## Records provided
= Beginning of Section =

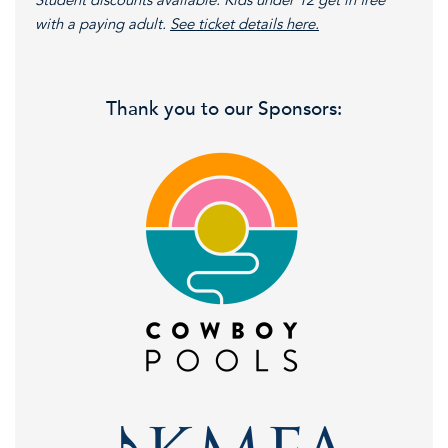
Student discounts available. Kids under 12 get in free
with a paying adult.
See ticket details here.
Thank you to our Sponsors:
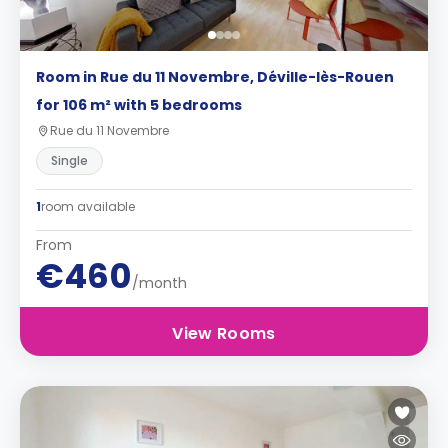
Room in Rue du 11 Novembre, Déville-lès-Rouen
for 106 m² with 5 bedrooms
Rue du 11 Novembre
Single
1
room available
From
€460
/month
View Rooms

= End of Section =

## Requirement
Once you reach the line containing "See ticket details here.", print it and every line after it exactly, through the end of the entries, without any pictures.

## Solution for this task
See ticket details here.
Thank you to our Sponsors:
Room in Rue du 11 Novembre, Déville-lès-Rouen
for 106 m² with 5 bedrooms
Rue du 11 Novembre
Single
1
room available
From
€460
/month
View Rooms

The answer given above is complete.